Assignment — Pick out the lines below that contain the string "этапа" and copy them all.

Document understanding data

• • • • • • •

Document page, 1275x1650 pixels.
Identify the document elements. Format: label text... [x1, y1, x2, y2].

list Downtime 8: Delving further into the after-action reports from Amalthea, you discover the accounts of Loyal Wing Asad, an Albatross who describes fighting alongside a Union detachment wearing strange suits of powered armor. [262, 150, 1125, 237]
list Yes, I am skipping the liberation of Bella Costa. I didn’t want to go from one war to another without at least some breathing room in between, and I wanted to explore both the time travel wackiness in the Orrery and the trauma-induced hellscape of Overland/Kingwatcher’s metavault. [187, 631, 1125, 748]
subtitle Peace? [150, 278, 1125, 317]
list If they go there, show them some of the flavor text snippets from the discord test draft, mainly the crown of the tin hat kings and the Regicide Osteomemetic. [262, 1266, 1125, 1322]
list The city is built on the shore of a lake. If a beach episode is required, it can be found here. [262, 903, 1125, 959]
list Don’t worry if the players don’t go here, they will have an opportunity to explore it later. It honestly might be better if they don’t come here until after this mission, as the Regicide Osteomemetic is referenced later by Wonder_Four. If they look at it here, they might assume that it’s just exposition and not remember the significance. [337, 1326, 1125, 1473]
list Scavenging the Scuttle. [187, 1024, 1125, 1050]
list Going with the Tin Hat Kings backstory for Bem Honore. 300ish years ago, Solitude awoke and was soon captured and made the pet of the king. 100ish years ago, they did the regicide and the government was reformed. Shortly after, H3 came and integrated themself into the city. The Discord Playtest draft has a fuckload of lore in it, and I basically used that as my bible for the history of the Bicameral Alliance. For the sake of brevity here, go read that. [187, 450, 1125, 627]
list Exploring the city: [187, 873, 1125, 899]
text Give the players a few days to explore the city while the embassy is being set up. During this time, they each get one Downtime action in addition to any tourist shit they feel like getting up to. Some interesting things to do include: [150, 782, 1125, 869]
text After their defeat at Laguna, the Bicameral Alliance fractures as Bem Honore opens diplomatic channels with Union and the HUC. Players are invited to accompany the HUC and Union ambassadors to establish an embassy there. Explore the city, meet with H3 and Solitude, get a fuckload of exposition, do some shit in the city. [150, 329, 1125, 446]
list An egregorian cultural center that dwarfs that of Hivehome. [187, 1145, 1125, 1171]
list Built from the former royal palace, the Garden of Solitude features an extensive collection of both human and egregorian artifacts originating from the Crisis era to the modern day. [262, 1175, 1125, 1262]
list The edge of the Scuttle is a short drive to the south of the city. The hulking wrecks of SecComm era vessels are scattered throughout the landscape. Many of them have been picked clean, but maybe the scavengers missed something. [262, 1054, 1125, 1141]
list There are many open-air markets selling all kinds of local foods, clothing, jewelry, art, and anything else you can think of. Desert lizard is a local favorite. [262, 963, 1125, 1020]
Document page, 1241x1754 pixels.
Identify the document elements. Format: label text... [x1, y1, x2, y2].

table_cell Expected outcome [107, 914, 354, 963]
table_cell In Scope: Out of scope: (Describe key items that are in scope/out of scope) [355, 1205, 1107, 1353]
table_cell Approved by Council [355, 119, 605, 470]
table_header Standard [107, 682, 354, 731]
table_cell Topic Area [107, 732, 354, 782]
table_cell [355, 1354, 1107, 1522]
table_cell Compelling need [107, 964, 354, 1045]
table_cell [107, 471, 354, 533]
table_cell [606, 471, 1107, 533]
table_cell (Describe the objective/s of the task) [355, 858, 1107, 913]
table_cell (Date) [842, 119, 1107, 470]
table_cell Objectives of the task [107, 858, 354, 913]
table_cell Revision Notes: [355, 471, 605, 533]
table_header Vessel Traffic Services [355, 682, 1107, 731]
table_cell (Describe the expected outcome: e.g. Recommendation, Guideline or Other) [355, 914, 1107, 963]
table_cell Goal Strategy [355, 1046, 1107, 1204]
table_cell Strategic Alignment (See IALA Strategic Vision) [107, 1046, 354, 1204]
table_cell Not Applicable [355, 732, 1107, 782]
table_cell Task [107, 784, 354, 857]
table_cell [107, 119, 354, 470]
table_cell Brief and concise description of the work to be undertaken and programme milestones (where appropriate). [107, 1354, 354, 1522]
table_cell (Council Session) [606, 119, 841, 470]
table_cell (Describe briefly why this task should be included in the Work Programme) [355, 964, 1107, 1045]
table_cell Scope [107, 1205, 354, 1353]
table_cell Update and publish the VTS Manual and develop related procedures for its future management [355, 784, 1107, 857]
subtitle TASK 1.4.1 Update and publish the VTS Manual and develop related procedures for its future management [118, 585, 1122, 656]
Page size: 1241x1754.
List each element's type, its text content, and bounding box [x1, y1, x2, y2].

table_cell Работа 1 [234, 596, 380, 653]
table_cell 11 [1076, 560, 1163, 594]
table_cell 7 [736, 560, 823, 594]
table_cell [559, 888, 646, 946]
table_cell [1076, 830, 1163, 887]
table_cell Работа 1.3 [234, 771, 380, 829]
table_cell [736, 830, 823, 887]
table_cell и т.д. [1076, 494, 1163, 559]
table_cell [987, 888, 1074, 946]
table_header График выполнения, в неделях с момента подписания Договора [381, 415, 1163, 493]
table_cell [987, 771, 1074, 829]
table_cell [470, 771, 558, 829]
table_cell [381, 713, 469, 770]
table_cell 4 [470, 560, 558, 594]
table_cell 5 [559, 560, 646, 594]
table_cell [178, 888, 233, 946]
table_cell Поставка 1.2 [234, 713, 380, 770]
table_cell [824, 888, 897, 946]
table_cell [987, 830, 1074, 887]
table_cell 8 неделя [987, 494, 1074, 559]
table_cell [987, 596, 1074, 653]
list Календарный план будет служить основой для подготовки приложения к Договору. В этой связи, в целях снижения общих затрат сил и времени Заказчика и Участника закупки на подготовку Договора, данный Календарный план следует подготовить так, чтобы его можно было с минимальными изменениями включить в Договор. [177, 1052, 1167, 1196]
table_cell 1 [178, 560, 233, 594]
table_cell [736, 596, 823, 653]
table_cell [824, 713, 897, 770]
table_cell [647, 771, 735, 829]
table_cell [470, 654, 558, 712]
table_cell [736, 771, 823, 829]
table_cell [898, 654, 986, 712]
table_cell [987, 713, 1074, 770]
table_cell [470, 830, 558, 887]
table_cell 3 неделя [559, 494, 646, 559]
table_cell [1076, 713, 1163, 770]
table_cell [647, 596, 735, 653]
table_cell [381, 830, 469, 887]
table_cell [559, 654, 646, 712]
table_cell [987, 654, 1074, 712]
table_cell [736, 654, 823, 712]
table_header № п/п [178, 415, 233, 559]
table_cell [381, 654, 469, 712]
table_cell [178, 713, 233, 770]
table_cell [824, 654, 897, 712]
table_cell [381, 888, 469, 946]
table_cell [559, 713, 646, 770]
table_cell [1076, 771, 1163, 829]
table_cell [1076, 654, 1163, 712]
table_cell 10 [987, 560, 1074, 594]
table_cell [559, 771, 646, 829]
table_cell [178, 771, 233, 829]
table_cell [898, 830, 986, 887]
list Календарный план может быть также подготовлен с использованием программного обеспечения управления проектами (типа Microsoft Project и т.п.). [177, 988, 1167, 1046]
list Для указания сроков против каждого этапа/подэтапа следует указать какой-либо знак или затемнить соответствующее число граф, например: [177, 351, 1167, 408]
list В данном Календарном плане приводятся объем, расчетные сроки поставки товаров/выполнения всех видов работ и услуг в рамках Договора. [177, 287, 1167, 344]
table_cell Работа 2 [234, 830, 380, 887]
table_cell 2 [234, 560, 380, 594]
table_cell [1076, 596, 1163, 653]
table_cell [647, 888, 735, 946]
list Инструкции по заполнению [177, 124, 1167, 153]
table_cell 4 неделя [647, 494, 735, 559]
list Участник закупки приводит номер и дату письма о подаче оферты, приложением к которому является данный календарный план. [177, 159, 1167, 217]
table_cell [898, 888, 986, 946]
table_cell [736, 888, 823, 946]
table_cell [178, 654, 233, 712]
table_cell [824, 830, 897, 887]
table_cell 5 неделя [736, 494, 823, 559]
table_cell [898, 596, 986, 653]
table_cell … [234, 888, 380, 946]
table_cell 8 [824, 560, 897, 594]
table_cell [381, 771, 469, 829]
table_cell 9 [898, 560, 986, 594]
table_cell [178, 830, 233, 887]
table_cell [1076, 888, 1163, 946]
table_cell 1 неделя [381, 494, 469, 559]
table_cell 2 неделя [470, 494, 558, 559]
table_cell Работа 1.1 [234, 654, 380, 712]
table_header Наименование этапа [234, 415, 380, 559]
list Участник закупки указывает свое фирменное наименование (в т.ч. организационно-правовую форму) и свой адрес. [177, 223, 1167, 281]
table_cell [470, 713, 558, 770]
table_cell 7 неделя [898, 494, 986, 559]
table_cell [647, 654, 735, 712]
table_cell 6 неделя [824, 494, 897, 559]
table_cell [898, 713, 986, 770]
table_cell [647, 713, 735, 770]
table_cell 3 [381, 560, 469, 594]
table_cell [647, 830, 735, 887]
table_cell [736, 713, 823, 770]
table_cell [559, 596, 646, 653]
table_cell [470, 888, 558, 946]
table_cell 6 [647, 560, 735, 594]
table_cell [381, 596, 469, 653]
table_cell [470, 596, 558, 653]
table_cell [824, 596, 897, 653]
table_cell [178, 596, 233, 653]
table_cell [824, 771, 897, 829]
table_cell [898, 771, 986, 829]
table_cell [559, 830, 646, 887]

• • • • • • •

Solution for this problem —
list Для указания сроков против каждого этапа/подэтапа следует указать какой-либо знак или затемнить соответствующее число граф, например: [177, 351, 1167, 408]
table_header Наименование этапа [234, 415, 380, 559]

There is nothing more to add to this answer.